Na loja de animais, Bia deslumbrou-se com um mundo de bichinhos e coisinhas para eles. Foi difícil a escolha de uma gaiola, tanta era a oferta: de várias cores, de vários materiais (de vidro, madeira, plástico, metal), vários tamanhos e andares, vários acessórios… ena!
A gaiola que acabou por escolher, depois de se aconselhar com o simpático empregado, é de um material plástico multicolorido, de três andares com três escadinhas; tem duas casinhas, um comedouro e um bebedouro; tem também duas rodinhas de exercício e dois túneis. Será o sonho (ou o pesadelo) dos ratinhos. As escadinhas para trepar, as rodinhas e o túnel servirão para eles se divertirem. Os ratinhos gostam de explorar e o exercício só lhes fará bem.
Comprou algodãozinho de uma fibra adequada para as camas nas casinhas; palhinha de erva aromatizada para espalhar pelo chão e também serradura granulada absorvente para neutralizar os odores; e não podia faltar a comida: uma mistura de grãos de vários cereais, sementes e ração com vitaminas. Disseram-lhe que lhes pode dar também legumes, verduras e frutas; e que deve limpar a gaiola todas as semanas para evitar os maus odores e não atrair formigas, nem os bichinhos apanharem doenças.
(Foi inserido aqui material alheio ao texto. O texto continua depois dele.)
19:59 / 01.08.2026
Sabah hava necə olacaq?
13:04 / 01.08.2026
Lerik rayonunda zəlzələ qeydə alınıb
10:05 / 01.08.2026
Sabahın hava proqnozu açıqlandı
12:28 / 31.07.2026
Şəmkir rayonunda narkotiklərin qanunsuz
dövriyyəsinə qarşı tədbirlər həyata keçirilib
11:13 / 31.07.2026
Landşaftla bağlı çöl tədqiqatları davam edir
Quem quer admirar os belos ratinhos,
Tão lindos e enfeitadinhos,
Numa gaiolinha a brilhar?

Ai! Será agora que o gato Tonecas,
Desistirá de os caçar?

Bia pegou num animalzinho com cuidado para lhe pôr a fitinha ao pescocinho. Esta não podia ficar muito apertada, mas também não muito larga para não cair. Sentiu algum receio de o magoar, mas verificou que o Vermelhinho ficava bem-disposto (e bonitinho!); e assim também o Verdinho, o Azulinho e o Amarelinho, que Bia acomodou no seu novo ninho.

28/08/2023

A Casa dos Ratos 2.2


O gato Tonecas, caçador de pássaros e de sonhos, espreitou, espreitou, mexeu e remexeu no cesto, subiu-lhe para cima, aflito por desencantar de lá a ninhada, até que o tombou.
A dona, na cozinha, ouviu e acorreu em socorro dos indefesos.
— Malandro! Isso não se faz aos meninos, seu atrevido!
— Miau… miau!... – como quem diz “não sou culpado”, ficou ali a observar a dona a compor aquela cena tão estranha.
Frustradas as intenções do bichano, que não teve outro remédio que não o de conformar-se (conformar-se não, que ele era lá rapaz para se conformar!... eles não haviam de perder pela demora!), Bia aconchegou os ratinhos no seu ninho, vedando bem o cesto, ao mesmo tempo que repreendia o Tonecas, passando-lhe, depois, a mão pelo pêlo:
— Não se mexe aqui, ouviste? Uns bichinhos tão lindos e o menino com apetites? Ai, ai, ai!...
O Tonecas fingiu-se obediente e, amuado, ficou por ali como que a tomar conta deles. De vez em quando parecia lançar-lhes uns olhares de irmão mais velho, mas longe de se enamorar pelos ratinhos, estudava alguma forma de os meter para o bucho.

Enquanto isso, a dona foi procurar, na sua caixinha de costura, umas fitas fininhas de cores, que tinha comprado há uns tempos para uns trabalhos que não chegou a fazer. Vinham mesmo a calhar: verde, amarelo, vermelho e azul. Também havia uma fita branca e outra cor-de-rosa, mas rejeitou essas cores por lhe parecerem muito femininas… e não sabia ainda se entre os seus bebés havia meninas. Amanhã iria comprar uma gaiola apropriada para eles e enfeitá-los-ia, cada qual com o seu lacinho de seda colorida ao pescoço, para ficarem janotas. Ah, eles haviam de ficar medonhamente lindos com os seus lacinhos coloridos!
Esperava que, assim, o Tonecas os visse com outros olhos, que, afinal, eram coisa fina, intocável, e tirasse deles o sentido como petisco.